In other words, short of Microsoft providing the exhaustive list of such default values, the combinations not only trivial ones, there is no way a competing application can be reliably compatible without reverse engineering Office 2007. Which defies the point of the ISO proposal.




 


11) No compliant file format



There is no strict "Save As ECMA 376" in Office 2007. There is no way an agent (application, third-party, SOX) is going to be able to produce such files.

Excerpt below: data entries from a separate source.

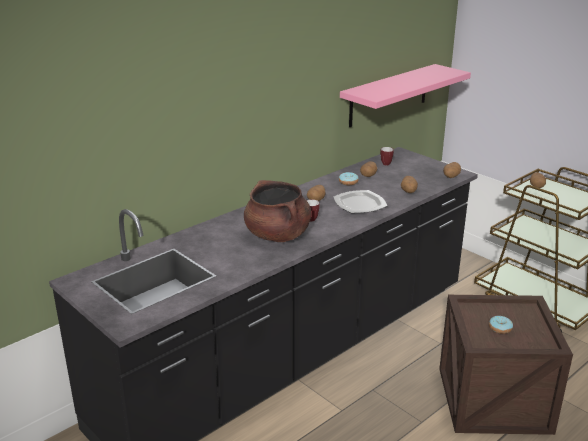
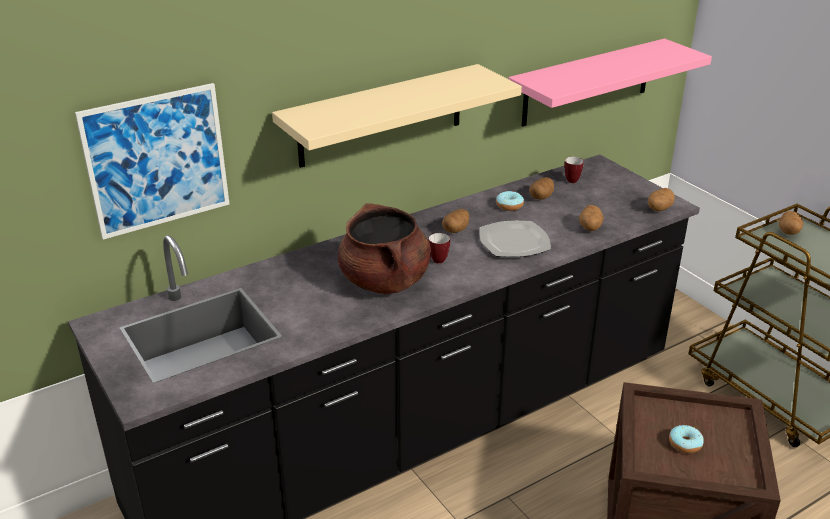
camera: 10 degrees right, 5 degrees up
(112, 155) = (157, 161): none -> picture
(259, 120) = (381, 116): none -> beige shelf

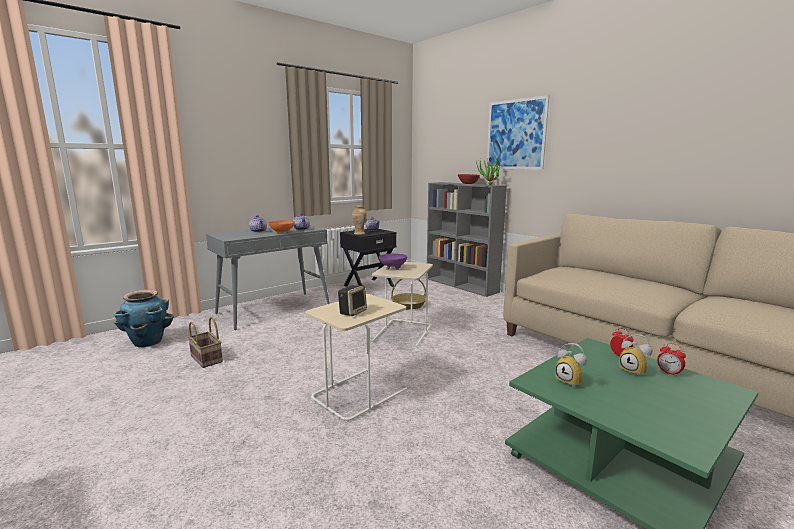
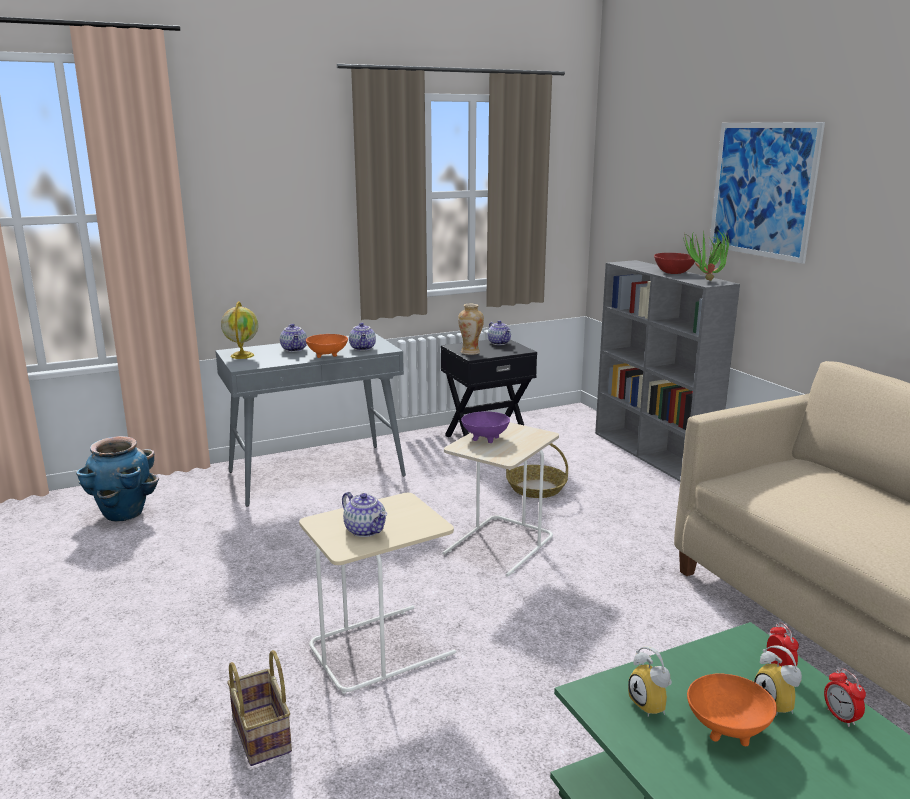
camera: 15 degrees right, 5 degrees up
(207, 359) = (193, 554): basket -> basket (263, 735)
(226, 235) = (242, 355): none -> globe
(352, 312) = (366, 530): speaker -> teapot
(619, 386) = (728, 728): none -> orange bowl

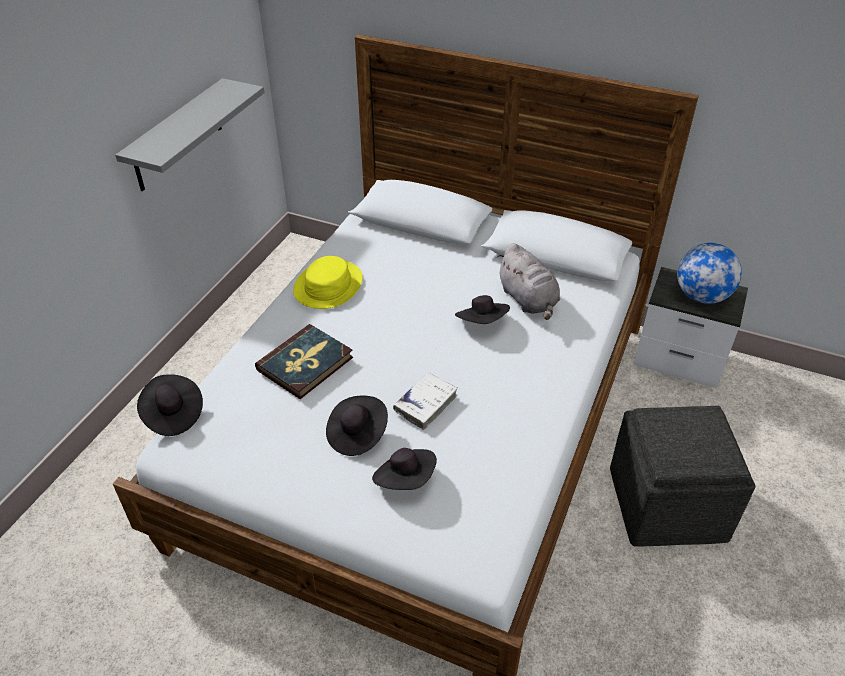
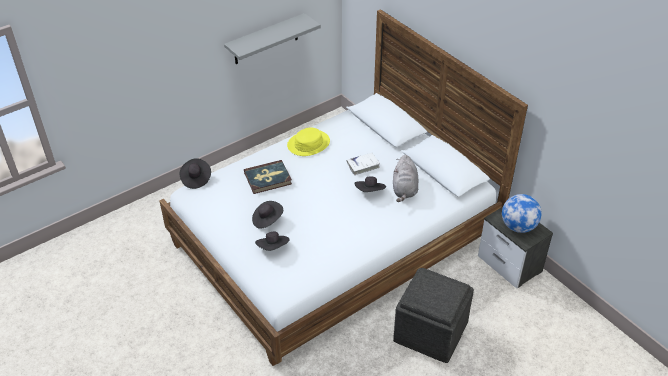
camera: 30 degrees right, 0 degrees up
(426, 404) = (309, 219): white book -> white book (363, 166)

If that was not enough, ECMA 376 itself is a moving target due to Microsoft's own incompetence in proposing a format that was ready for international standards bare minimum requirements.



How does one achieve a file format compliance under those conditions?



 


Conclusion : this article has demonstrated that any angle you take the problem, compatibility is more wishful thinking than reality. In fact, experienced personnel will recognize much of the evolution of Microsoft Office over the years. The problem is that Microsoft is going to ISO with it. It contradicts even the most trivial assumptions.
Fast-tracking the ECMA 376 proposal made no sense at all. Microsoft is urged to go back to the drawing board.